Lettre de Barras, adressée au conseil des Cinq-Cents.
18 brumaire.
Engagé dans les affaires publiques, uniquement par ma passion pour la liberté, je n'ai consenti à accepter la première magistrature de l'état que pour la soutenir dans les périls par mon dévouement; pour préserver des atteintes de ses ennemis les patriotes compromis dans sa cause, et pour assurer aux défenseurs de la patrie ces soins particuliers qui ne pouvaient leur être plus constamment donnés que par un citoyen anciennement témoin de leurs vertus héroïques, et toujours touché de leurs besoins.

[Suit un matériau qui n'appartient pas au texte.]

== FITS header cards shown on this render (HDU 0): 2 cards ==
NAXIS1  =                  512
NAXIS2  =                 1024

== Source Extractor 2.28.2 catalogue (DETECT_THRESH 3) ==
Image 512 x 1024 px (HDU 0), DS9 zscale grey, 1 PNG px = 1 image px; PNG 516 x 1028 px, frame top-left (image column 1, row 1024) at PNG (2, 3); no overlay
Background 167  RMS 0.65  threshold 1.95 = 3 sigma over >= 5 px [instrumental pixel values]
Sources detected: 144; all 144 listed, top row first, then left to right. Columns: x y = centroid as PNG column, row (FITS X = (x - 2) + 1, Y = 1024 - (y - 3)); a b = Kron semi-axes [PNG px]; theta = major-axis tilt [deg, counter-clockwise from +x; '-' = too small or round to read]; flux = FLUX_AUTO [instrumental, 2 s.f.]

La gloire qui accompagne le retour du guerrier illustre à qui j'ai eu le bonheur d'ouvrir le chemin de la gloire, les marques éclatantes de confiance que lui donne le corps législatif, et le décret de la représentation nationale, m'ont convaincu que quelque soit le poste où m'appelle désormais l'intérêt public, les périls de la liberté sont surmontés et les intérêts des armées garantis. Je rentre avec joie dans les rangs de simple citoyen; heureux, après tant d'orages, de remettre entiers et plus respectables que jamais les destins de la république, dont j'ai partagé le dépôt!
Salut et respect, Barras.
PROCLAMATION
Du ministre de la police générale,
A ses concitoyens.
18 brumaire.
La république était menacée d'une dissolution prochaine.
Le corps législatif vient de saisir la liberté sur le penchant du précipice, pour la replacer sur d'inébranlables bases.
Les évènements sont enfin préparés pour notre bonheur et pour celui de la postérité.
Que tous les républicains soient calmes, puisque leurs vœux doivent être remplis; qu'ils résistent aux suggestions perfides de ceux qui ne cherchent dans les évènements politiques que les moyens de troubles, et dans les troubles que la perpétuité des mouvements et des vengeances.
Que les faibles se rassurent, ils sont avec les forts; que chacun suive avec sécurité le cours de ses affaires et de ses habitudes domestiques.
Ceux-là seuls ont à craindre et doivent s'arrêter, qui sèment les inquiétudes, égarent les esprits et préparent le désordre. Toutes les mesures de répression sont prises et assurées; les instigateurs des troubles, les provocateurs à la royauté, tous ceux qui pourraient attenter à la sûreté publique ou particulière, seront saisis et livrés à la justice.
Signé, Fouché.
Séance du conseil des Anciens.
18 brumaire.
Le conseil des anciens s'assembla le 19 brumaire, à deux heures, dans la grande galerie du château de Saint-Cloud. A quatre heures, le général Bonaparte fut introduit, et ayant reçu du président le droit de parler, il s'exprima ainsi:
Représentants du peuple, vous n'êtes point dans des circonstances ordinaires; vous êtes sur un volcan. Permettez-moi de vous parler avec la franchise d'un soldat, avec celle d'un citoyen zélé pour le bien de son pays, et suspendez, je vous en prie, votre jugement jusqu'à ce que vous m'ayez entendu jusqu'à la fin.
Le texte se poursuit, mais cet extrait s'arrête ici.